All the components of the Piggymeter interface laid out on a silicon mat

PiggyMeter is a wonderful example of a device that you never knew you needed – simple, elegant, easy to build, and accompanied by amazing documentation. It’s a snap-on interface for electric meters, dubbed so because its 3D printable shell looks like a pig nose, and it works with IEC62056-21 compliant meters. If you want to learn about your home’s power consumption in real time and your meter happens to fit the bill, look into building a PiggyMeter, it’s the kind of DIY project that a hacker was destined to design at some point.

All you need is a printed shell, a Wemos-compatible development board with an ESP32 MCU, an optical interface board, and a few small parts like a ring magnet. The optical interface board is not open source, but there’s drawings available, and the design is pretty simple, so it should be trivial to recreate. Plus, it’s also reasonably inexpensive if you don’t want to build your own board. Got parts? Simply put them all together, flash the firmware, and you have a meter adapter added to your smart home device family.

This device works with HomeAssistant, and it’s incredibly easy to set up, in part because of just how clearly everything is outlined in the blog post. Seriously, the documentation is written with love, and it shows. If you’re looking to learn how to document a device in a helpful way, take notes from the PiggyMeter.
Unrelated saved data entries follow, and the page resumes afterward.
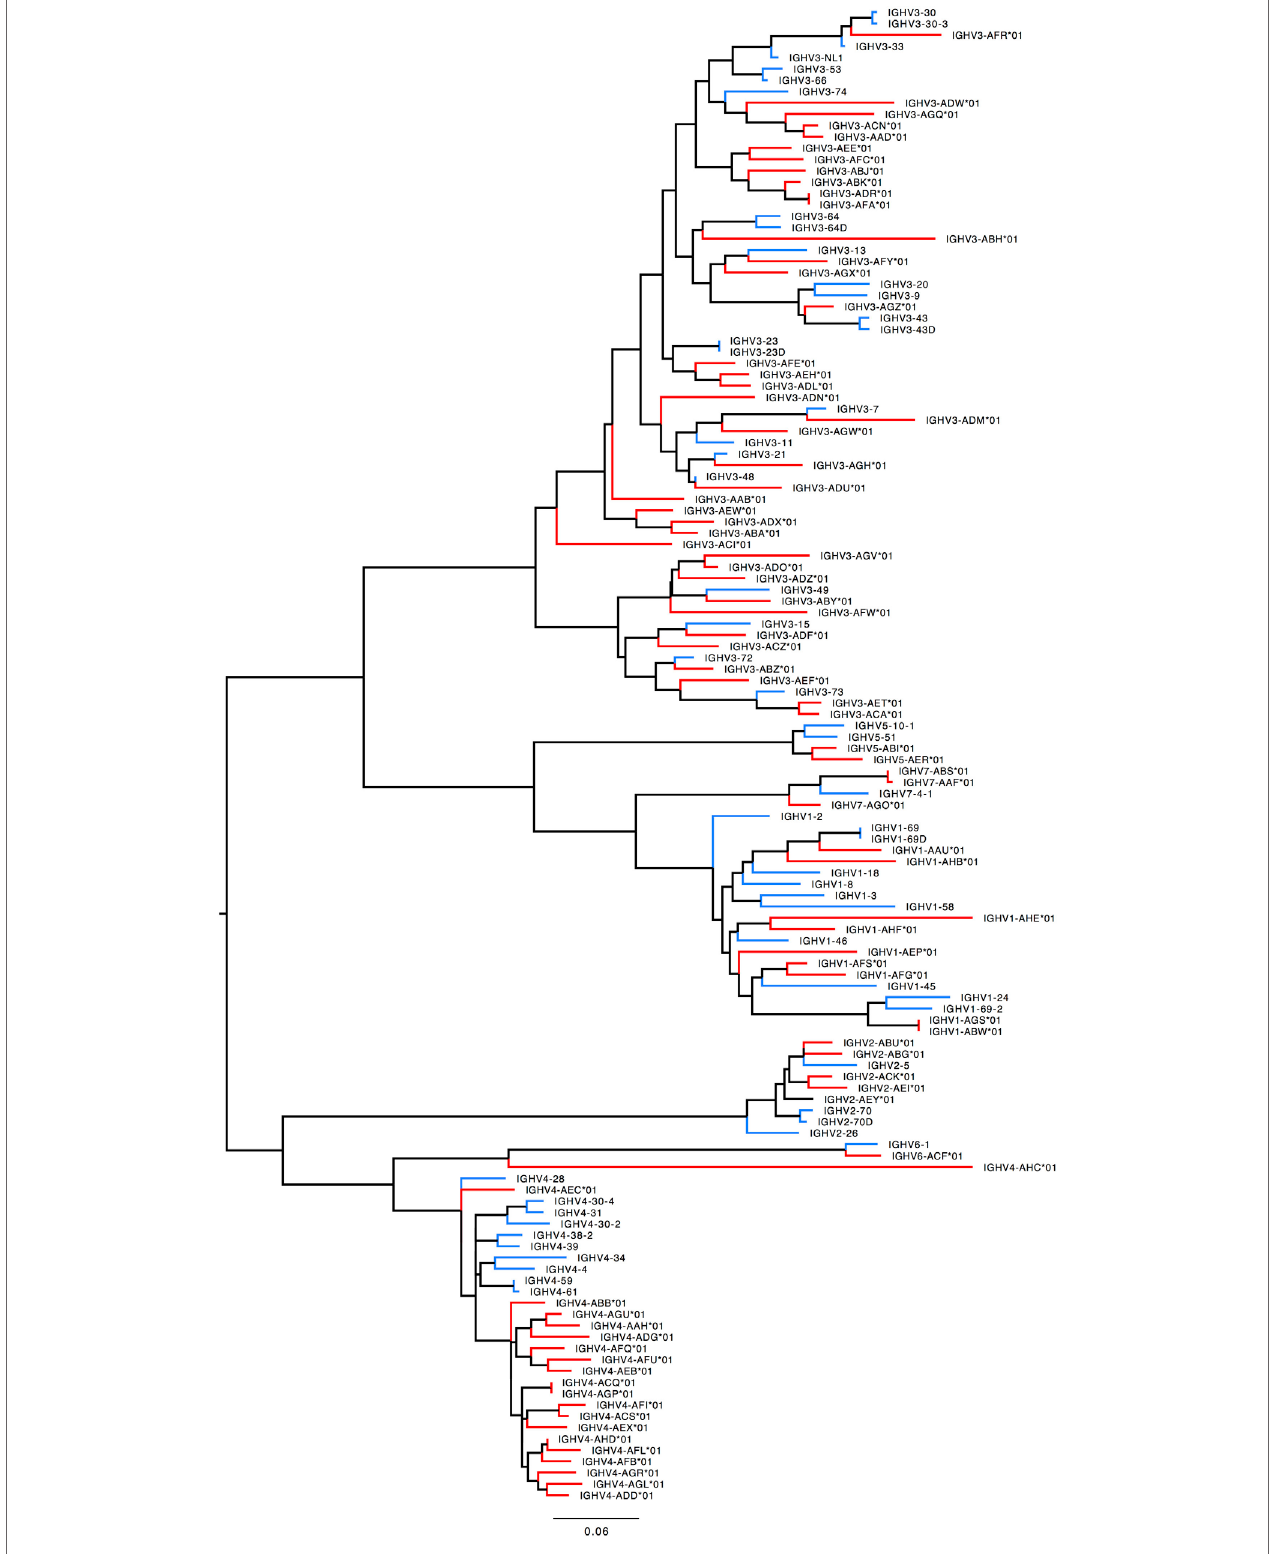
FigUre 7 | Maximum likelihood phylogenetic tree of the human and rhesus IGHV functional genes. Human immunoglobulin (Ig) V genes are represented in blue and macaque Ig V genes in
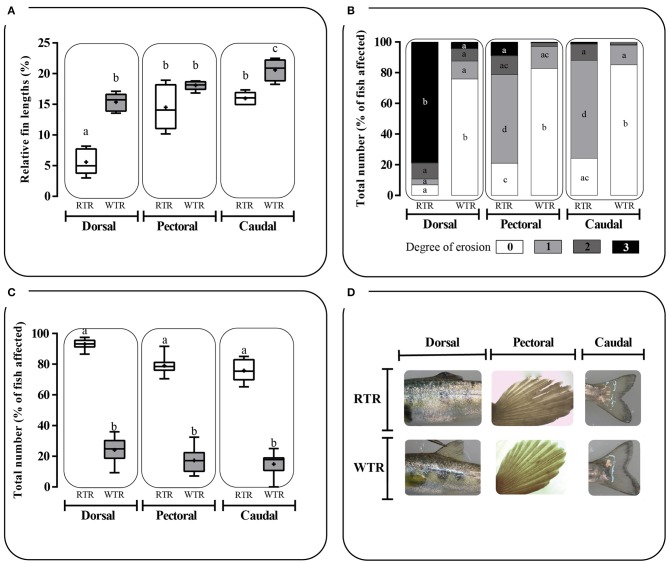
Effect of thermal range in Salmo salar fin damage expressed as: (A) Relative Fin Index, (B) degree of fin erosion and (C) total number of fish affected in (D) dorsal, pectoral and caudal fin. Fin erosion was measured utilizing an ordinal scale of 0, 1, 2, and 3, corresponding to no erosion (0% of fin eroded), mild erosion (1–24% of fin eroded), moderate (25–49% of fin eroded) and severe erosion (>50% of fin eroded), respectively. Values are represented as the mean ± SD. The experimental groups are: restricted thermal range (RTR, ΔT 1.4°C; black) and wide thermal range (WTR, ΔT 6.8°C; gray). Different letters denote significant differences between groups (2 way ANOVA; p < 0.05).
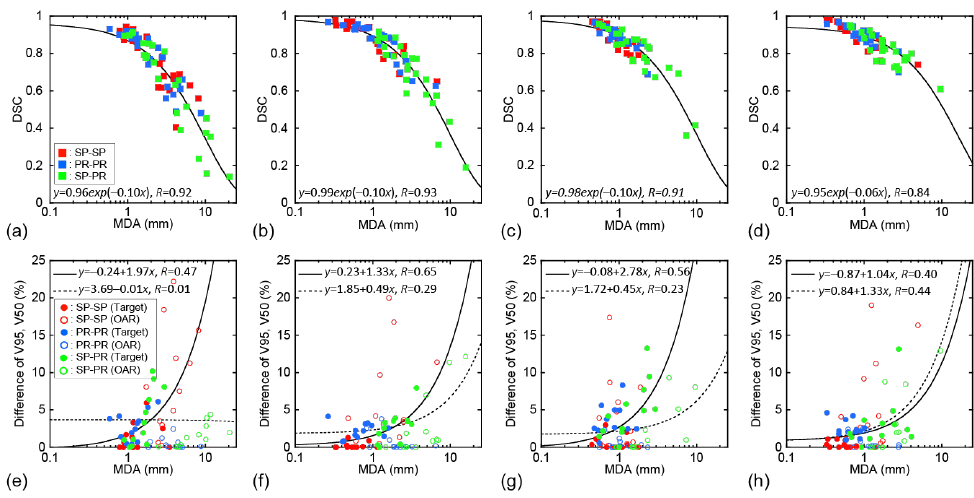
Figure 4. Correlations between mean displacement to agreement (MDA) and DSC ( a – d ), and MDA and absolute difference of V95 of CTV and GTV or V50 of stomach and duodenum ( e – h ). Red markers show the results of SP-SP cases, blue markers PR-PR cases, and green markers SP-PR cases. Squares represent target (CTV and GTV) and organs at risk (OARs) (stomach and duodenum), filled circles represent target, and hollow circles OAR. ( a , e ) show RIR, ( b , f ) show iDIR, ( c , g ) show cDIR, and ( d , h ) show hDIR. The black line in ( a – d ) indicates a regression curve fitted with an exponential function. The black and black-dotted lines in ( e – h ) show regression lines fitted with a linear function for the target and OAR, respectively.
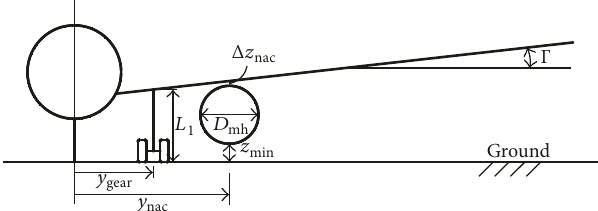
Table 1: Results of DOC components for baseline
And, if you’d like to learn more about optically coupled power meter interfaces, here’s a different open source project we’ve covered before!
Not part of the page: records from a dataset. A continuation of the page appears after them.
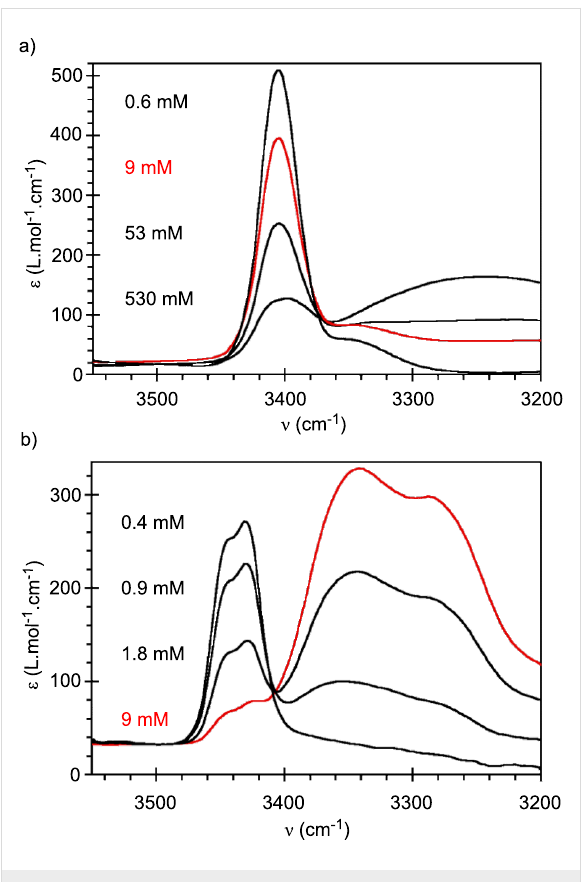
Figure 3: FTIR spectra, at 20 °C, for CDCl 3 solutions of S4 (a) or EHUT (b) , at several concentrations.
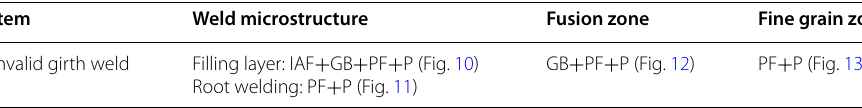
Item Weld microstructure Fusion zone Fine grain zone Invalid girth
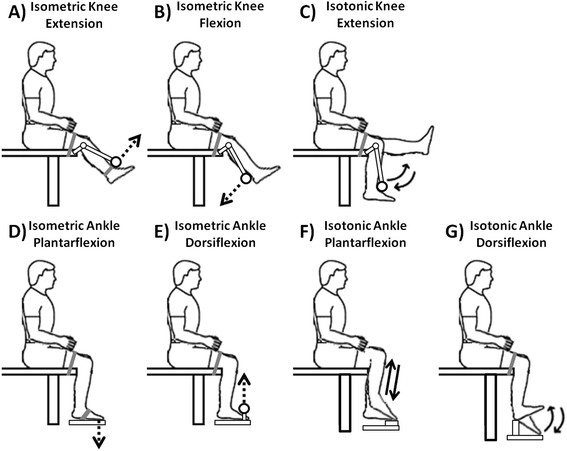
A sketch of the experimental setup for A) isometric knee extension, B) isometric knee flexion, C) isotonic knee extension, D) isometric ankle plantar flexion, E) isometric ankle dorsiflexion, F) isotonic ankle plantar flexion, and G) isotonic ankle dorsiflexion. For isometric exercises the direction of the applied force is indicated by a dashed arrow. For isotonic exercises the direction of movement is indicated by solid arrows.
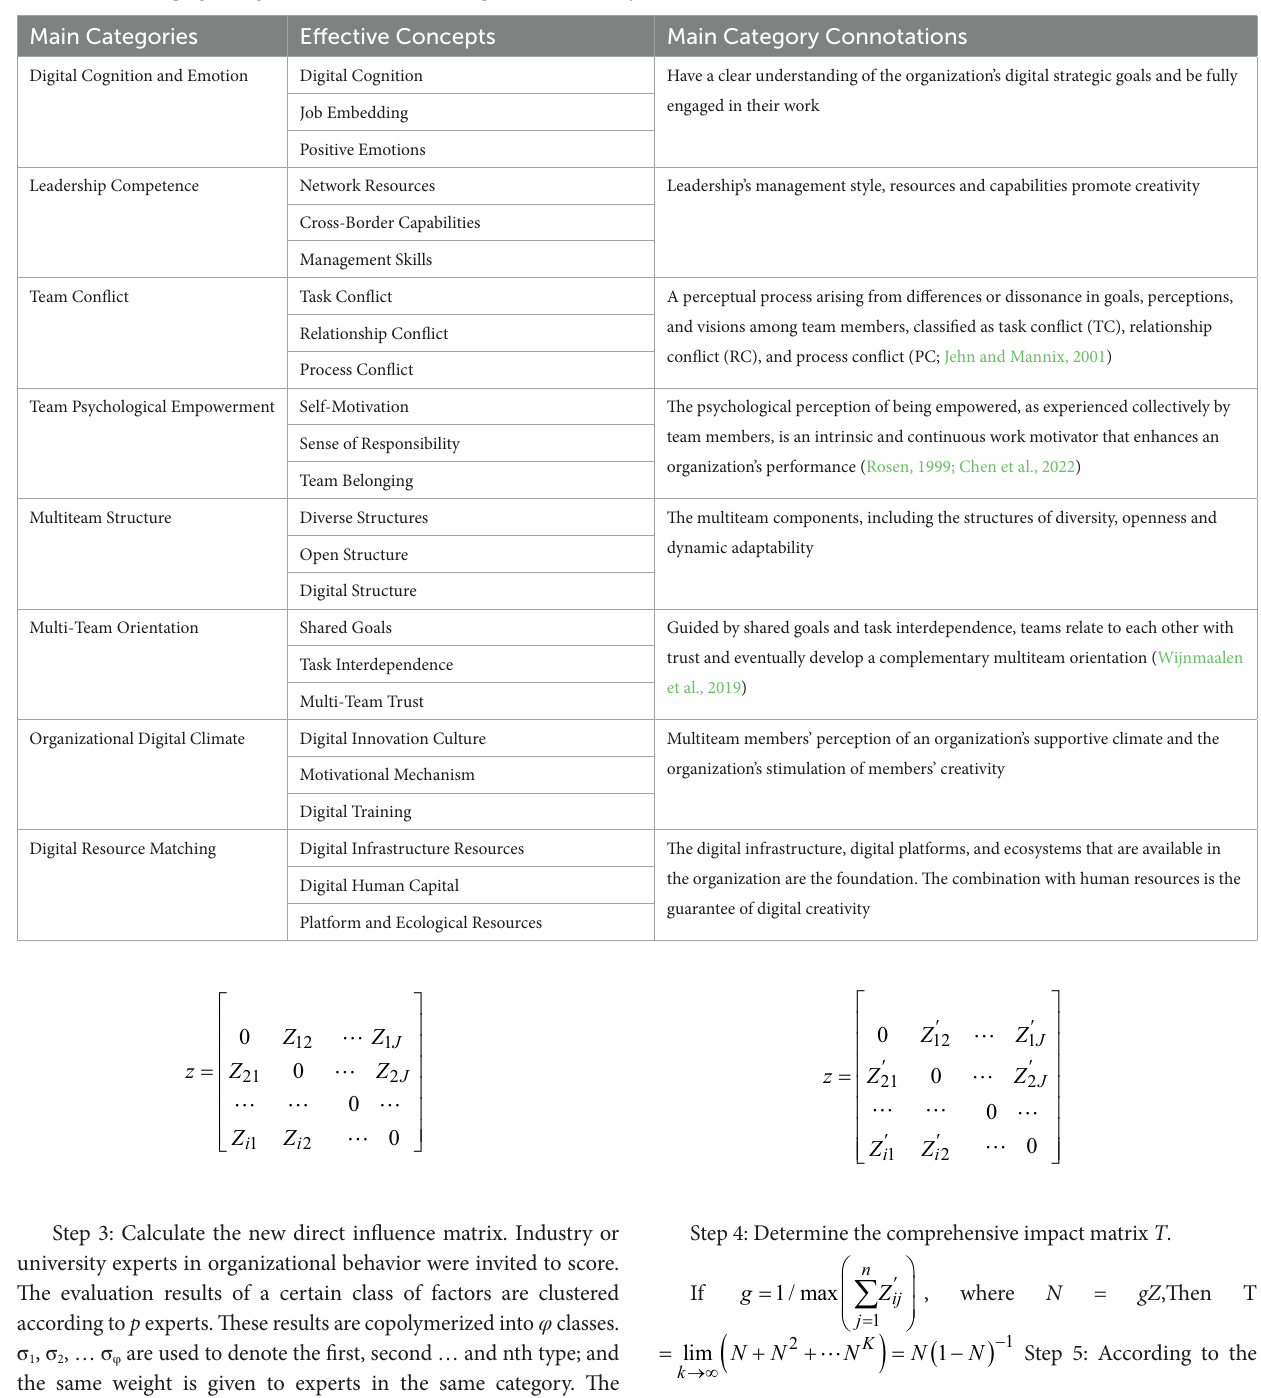
TABLE 3 Main category library of the second-level coding in the transition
6 thoughts on “Simple Optical Meter Sets New Standards For Documentation

  1. Most of modern meters also share usage over 900mhz if you have a sdr and a raspberry pi, you can get yours and likely most of the neighborhood using rtl-433 and fold it into HA using mqtt

  2. oh it’s an optical interface to a smart meter, not “optical meter”.
    Could not find the schematic or BoM for the $15 PiggyMeter board.
    How does this “set new standards for documentation”? Or it’s closed-source?